# AGENTS

## Stack And Entry Points
- This repo is a plain PHP app for Strato-style hosting. There is no Node, Composer, container, or build step.
- Live web root is `httpdocs/`.
- Main app entrypoint: `httpdocs/index.php`.
- First-time setup entrypoint: `httpdocs/install.php`.
- App wiring and request handling live in `httpdocs/app/bootstrap.php`.
- All HTML/UI rendering lives in `httpdocs/app/views.php`.

## Deployment Reality
- Changes in this repo do nothing until the contents of `httpdocs/` are uploaded to the server.
- If the user says “nothing changed”, verify whether the live site is serving the current workspace contents before changing logic again.
- The live site can be checked directly at `http://arbeitsstunden.tc-ingelfingen.de`.

## Runtime Behavior
- The app supports two modes:
  - With DB: MySQL/MariaDB via `DB_HOST`, `DB_NAME`, `DB_USER`, `DB_PASS`.
  - Without DB: demo mode with in-code users from `findUserByEmail()` and in-code member/hour data from `fetchUsers()` / `fetchLogs()`.
- `index.php` redirects to `install.php` only when a DB connection exists and no users are installed.
- `install.php` only works with a DB connection; without DB it only shows an error.

## Roles And UI Rules
- Roles are `member`, `editor`, `admin`.
- `member` should only see their own hours on the dashboard.
- `editor` and `admin` should see their own hours plus all members in the dashboard table.
- Admin-only menu item is `Vereinskonfiguration`.
- Header should keep club name on the left and current user + logout on the right.
- Navigation is implemented as a left sidebar inside `renderAppShell()`.

## Persistence Gotchas
- Club settings are persisted in DB table `settings` and read into `$config` in `bootstrap.php`.
- If settings appear not to save, check DB mode first. In demo mode there is no DB persistence.
- Schema is created in `initSchema()` at runtime. Keep `schema.sql` aligned with runtime-created tables.
- `schema.sql` currently contains seed password hashes that may drift from runtime-generated demo passwords; trust runtime behavior in `bootstrap.php` over static SQL prose.

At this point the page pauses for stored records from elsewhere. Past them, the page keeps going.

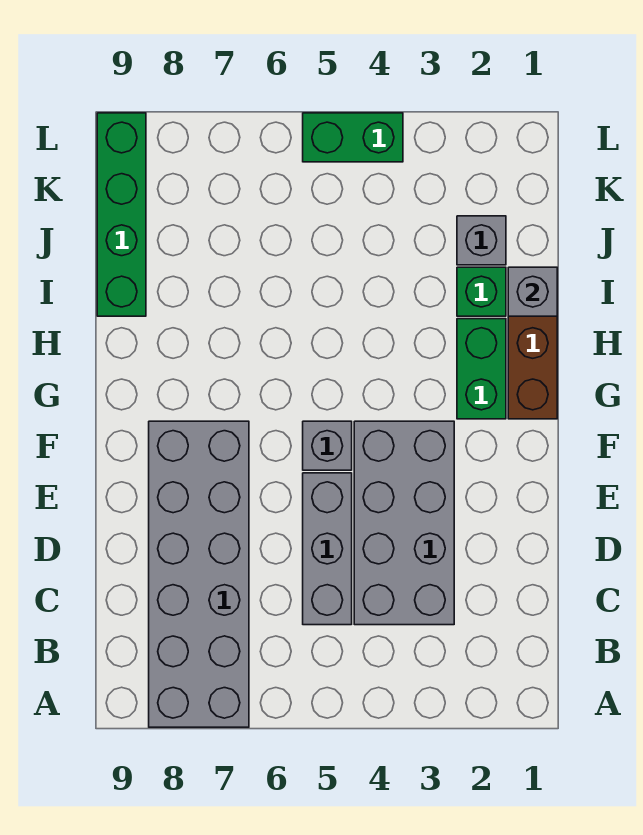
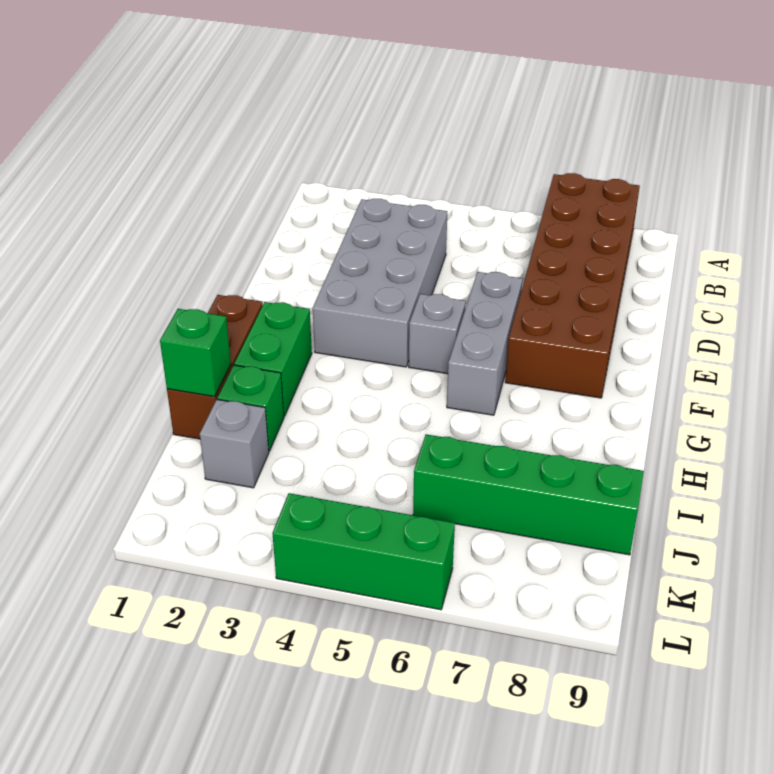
grey brick A7:F8 level 1 -> brown brick A7:F8 level 1
grey brick C5:E5 level 1 -> grey brick E6:G6 level 1
grey brick I1 level 2 -> green brick I1 level 2
green brick I9:L9 level 1 -> green brick J6:J9 level 1
green brick L4:L5 level 1 -> green brick L4:L6 level 1

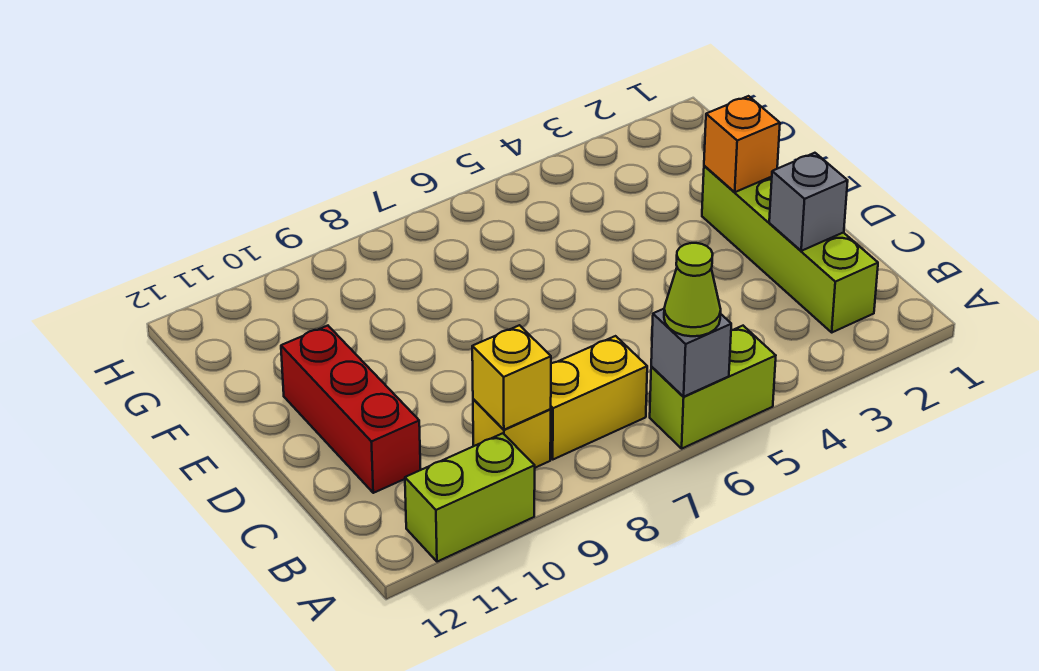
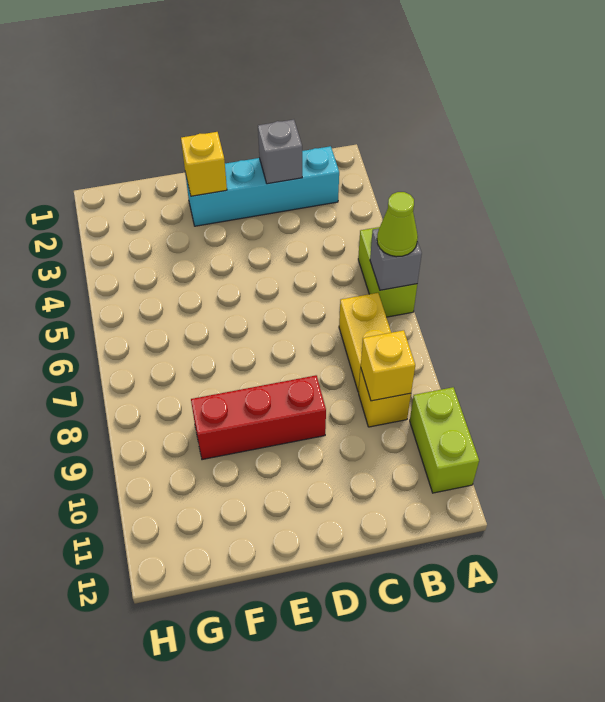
lime brick B2:E2 level 1 -> cyan brick B2:E2 level 1
red brick C11:E11 level 1 -> red brick D9:F9 level 1
orange brick E2 level 2 -> yellow brick E2 level 2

## Session And Auth Gotchas
- Session handling is configured manually in `bootstrap.php` with `session_set_cookie_params()` before `session_start()`.
- Login redirects to `/?page=dashboard` after setting `$_SESSION['user']`.
- If auth appears broken, inspect `currentUser()` and the session flow in `bootstrap.php` before changing UI conditionals.

## Editing Guidance
- Most app behavior changes require editing `httpdocs/app/views.php` and sometimes `httpdocs/app/bootstrap.php` together.
- Prefer minimal inline changes over adding new abstractions; the app is intentionally small and file-local.
- When changing page layout, update only `renderAppShell()` unless the login or install flow is involved.

## Verification
- There is no automated test suite in the repo.
- Best available verification is:
  - read the affected PHP files,
  - check role-gated branches in `views.php` and action handling in `bootstrap.php`,
  - optionally fetch the live URL to compare deployed output versus workspace output.